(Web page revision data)
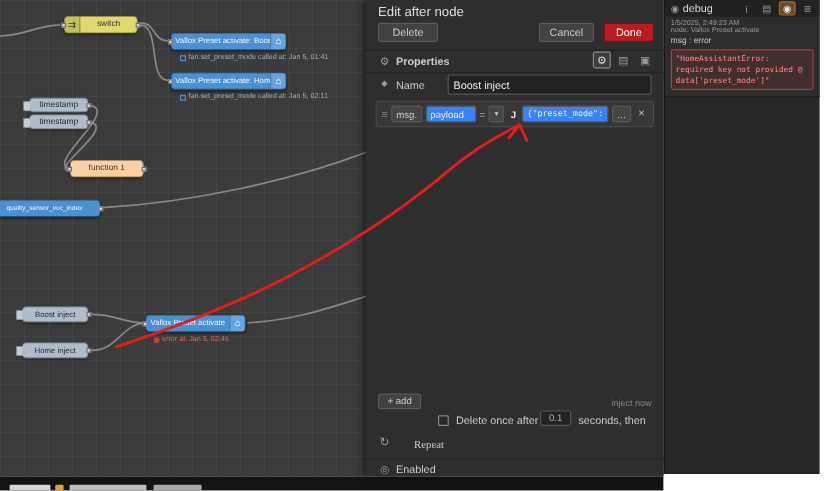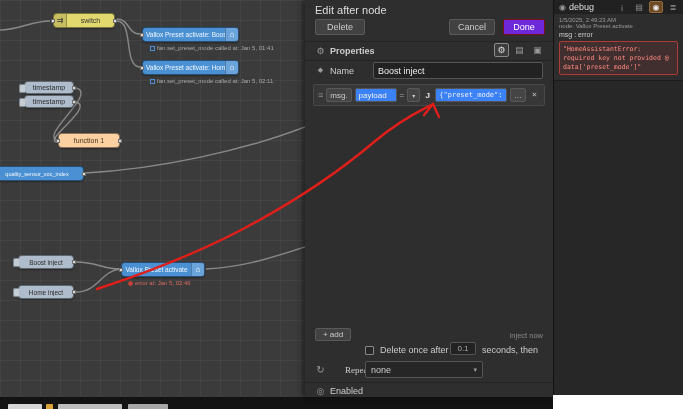--- a/index.html
+++ b/index.html
@@ -35,21 +35,21 @@
 
   
   #arrow-overlay { position:absolute; left:0; top:0; z-index:100; pointer-events:none; }
   #arrow-overlay path { fill:none; stroke:#e01f1a; stroke-width:2.4px; stroke-linecap:round; }
 
   
   #editor { position:absolute; left:305px; top:0; width:248px; height:397px; background:#2e2e2e; box-shadow:-3px 0 6px rgba(0,0,0,.45); z-index:10; color:#ccc; }
   #editor .title { position:absolute; left:10px; top:4px; font-size:11px; color:#ddd; }
   .tbtn { position:absolute; top:19px; height:16px; border:1px solid #5a5a5a; background:#424242; color:#ccc;
     border-radius:2px; font-size:9px; display:flex; align-items:center; justify-content:center; cursor:pointer; }
-  .tbtn.done { background:#6d28d9; border-color:#7c0f1b; color:#fff; }
+  .tbtn.done { background:#b91c1c; border-color:#7c0f1b; color:#fff; }
   .hline { position:absolute; left:0; width:100%; border-top:1px solid #242424; }
   .sec-ic { position:absolute; width:15px; height:14px; display:flex; align-items:center; justify-content:center; font-size:9px; color:#999; border-radius:2px; }
   .sec-ic.active { border:1px solid #8a8a8a; background:#3c3c3c; color:#ddd; }
   .nr-input { position:absolute; background:#222; border:1px solid #555; border-radius:2px; color:#eee; font-size:9px; padding:0 4px; font-family:inherit; }
   .prow { position:absolute; left:8px; top:84px; width:232px; height:22px; background:#373737; border:1px solid #484848; border-radius:2px;
     display:flex; align-items:center; gap:3px; padding:0 4px; }
   .prow .mini { height:14px; display:flex; align-items:center; justify-content:center; border-radius:2px; font-size:8px; }
   .pill { background:#454545; border:1px solid #585858; padding:0 3px; color:#ccc; }
   .fld { background:#3b82f6; border:1px solid #555; color:#eee; padding:0 3px; font-family:inherit; font-size:8px; height:14px; border-radius:2px; }
   .mono { font-family:"DejaVu Sans Mono", monospace; }
@@ -206,24 +206,20 @@
     <div class="tbtn" style="left:10px;top:328px;width:36px;height:13px;font-size:8px;">+ add</div>
     <span style="position:absolute;right:10px;top:331px;font-size:7.5px;color:#888;">inject now</span>
 
     <input type="checkbox" class="cb" style="left: 60px; top: 346px;">
     <span class="small-label" style="left:75px;top:345px;">Delete once after</span>
     <input class="nr-input" style="left: 145px; top: 342px; width: 26px; height: 13px; font-size: 8px; text-align: center; color: rgb(170, 170, 170);" value="0.1">
     <span class="small-label" style="left:177px;top:345px;">seconds, then</span>
 
     <span class="sec-ic" style="left:8px;top:362px;font-size:10px;">↻</span>
     <span class="small-label" style="left:40px;top:365px;font-family:Liberation Serif, serif;">Repeat</span>
-    <div class="select" style="left:60px;top:361px;width:118px;height:17px;">
-      <span>none</span>
-      <span style="color:#999;font-size:7px;">▾</span>
-    </div>
 
     <div class="hline" style="top:382px;"></div>
     <span class="sec-ic" style="left:8px;top:384px;">◎</span>
     <span class="small-label" style="left:25px;top:386px;">Enabled</span>
   </div>
 
   <div id="debug">
     <div class="hdr1">
       <span class="hic" style="width:auto;">◉</span>
       <span class="ttl">debug</span>

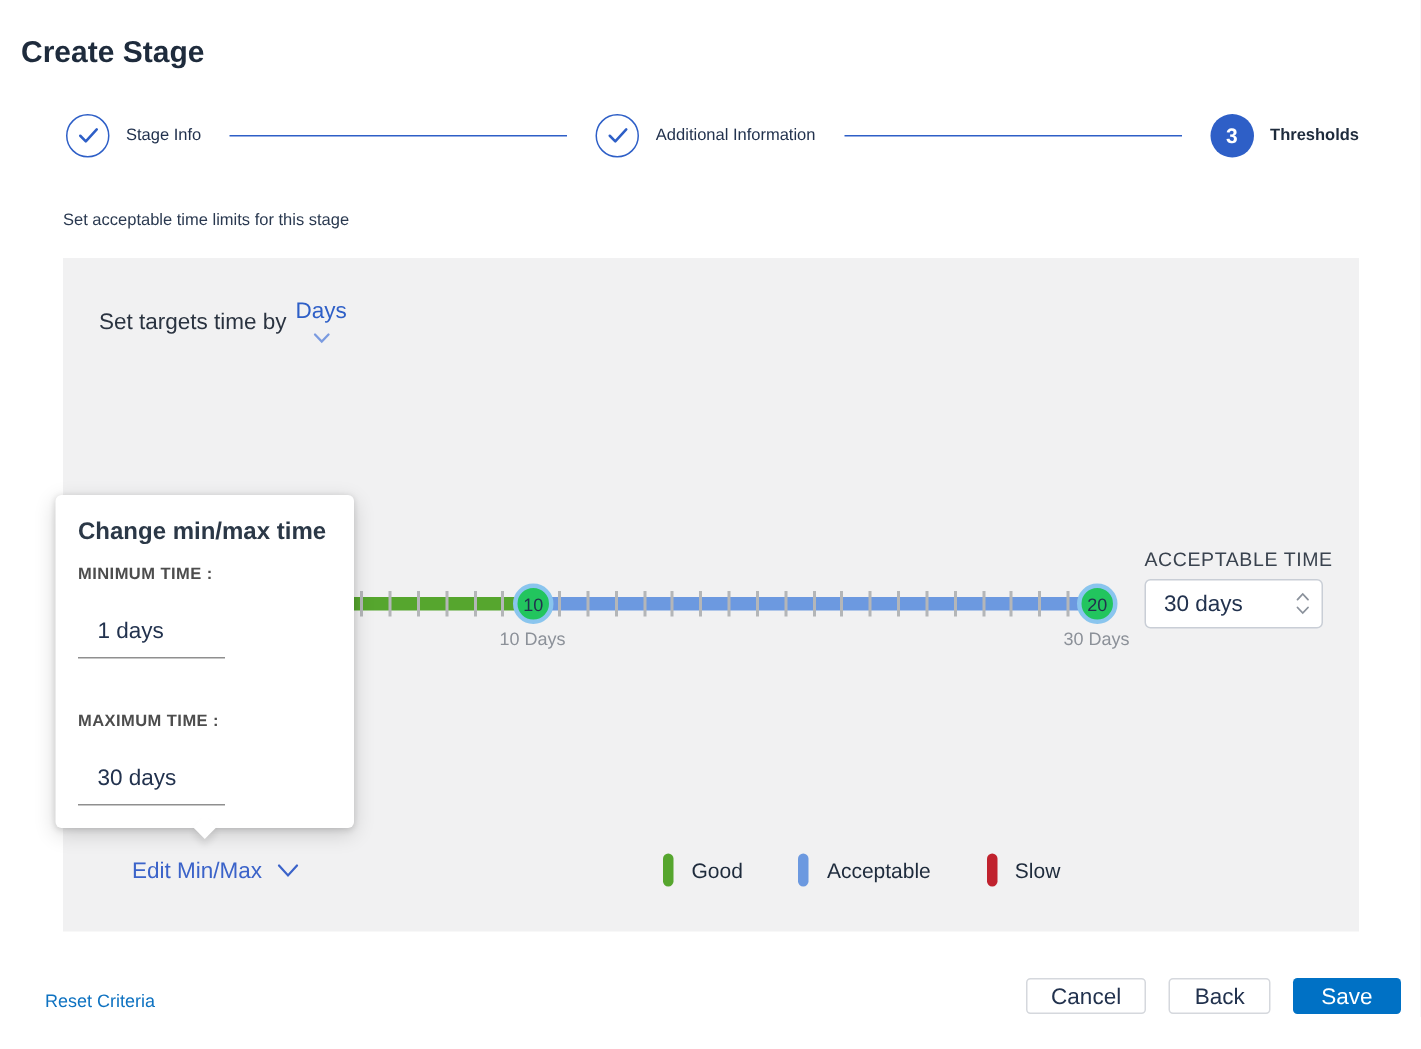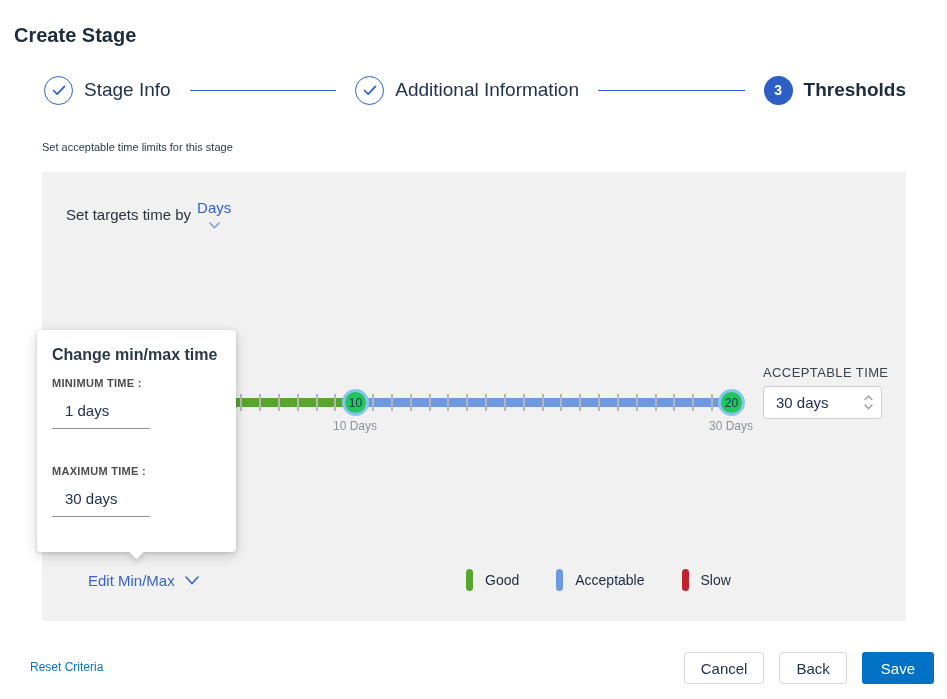--- a/index.html
+++ b/index.html
@@ -23,21 +23,21 @@
     position:absolute; left:44px; top:76px; width:862px; height:28px;
     display:flex; align-items:center;
   }
   .step { display:flex; align-items:center; gap:11px; }
   .step-circle {
     width:29px; height:29px; border-radius:50%; flex:0 0 auto;
     display:flex; align-items:center; justify-content:center;
   }
   .step-circle.complete { background:#fff; border:1.5px solid #2e5fc7; }
   .step-circle.active { background:#2e5fc7; color:#fff; font-size:14px; font-weight:600; }
-  .step-label { font-size:19px; color:#22324e; white-space:nowrap; }
+  .step-label { font-size:11px; color:#22324e; white-space:nowrap; }
   .step-label.active { font-weight:700; color:#1e2b3c; }
   .connector { flex:1 1 auto; height:0; border-top:1.5px solid #2e5fc7; margin:0 19px; }
 
   
   .section-heading {
     position:absolute; left:42px; top:141px;
     font-size:11px; color:#2a3950;
   }
 
   
@@ -82,21 +82,21 @@
     position:absolute; left:721px; top:214px; width:119px; height:33px;
     background:#fff; border:1px solid #c9ced6; border-radius:4px;
     display:flex; align-items:center; padding:0 8px 0 12px;
     font-size:15px; color:#22324e;
   }
   .at-input .value { flex:1 1 auto; }
   .spinner { display:flex; flex-direction:column; gap:3px; align-items:center; cursor:pointer; }
 
   
   .legend {
-    position:absolute; left:400px; top:397px;
+    position:absolute; left:376px; top:397px;
     display:flex; align-items:flex-end; gap:37px;padding-left:24px;
   }
   .legend-item { display:flex; align-items:center; gap:12px; }
   .legend-swatch { width:7px; height:22px; border-radius:3.5px; }
   .legend-label { font-size:14px; color:#1e2b3c; }
 
   
   .edit-minmax {
     position:absolute; left:46px; top:400px;
     display:flex; align-items:center; gap:10px;
@@ -114,37 +114,37 @@
     content:""; position:absolute; bottom:-5px; left:94px;
     width:11px; height:11px; background:#fff; transform:rotate(45deg);
     box-shadow:3px 3px 5px rgba(0,0,0,0.10);
   }
   .popup-title { font-size:16px; font-weight:600; color:#2b3847; }
   .popup-field-label {
     margin-top:13px; font-size:11px; font-weight:700;
     letter-spacing:0.3px; color:#4d4d4d;
   }
   .popup-field {
-    margin-top:11px; width:98px; padding:2px 0 9px 13px;
+    margin-top:21px; width:98px; padding:2px 0 9px 13px;
     border-bottom:1px solid #8f8f8f;
     font-size:15px; color:#22324e; cursor:text;
   }
   .popup-gap { height:23px; }
 
   
   .reset-link {
     position:absolute; left:30px; top:660px;
     font-size:12px; color:#0e72c1; cursor:pointer;
   }
   .footer-buttons {
     position:absolute; right:13px; top:652px;
     display:flex; align-items:center; gap:15px;
   }
   .btn {
-    height:32px; border-radius:3px; font-size:15px;
+    height:24px; border-radius:3px; font-size:15px;
     font-family:"Liberation Sans", sans-serif;
     display:flex; align-items:center; justify-content:center; cursor:pointer;
   }
   .btn.secondary { background:#fff; border:1px solid #d5d8dd; color:#22324e; padding:0 16px; }
   .btn.primary { background:#0071c5; border:none; color:#fff; padding:0 19px; }
 
   svg { display:block; }
 </style>
 </head>
 <body>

→ TASK TO CARRY OUT: Find the lines that mention "bottom" in the entries and show them.

→ ANSWER:
     content:""; position:absolute; bottom:-5px; left:94px;
     border-bottom:1px solid #8f8f8f;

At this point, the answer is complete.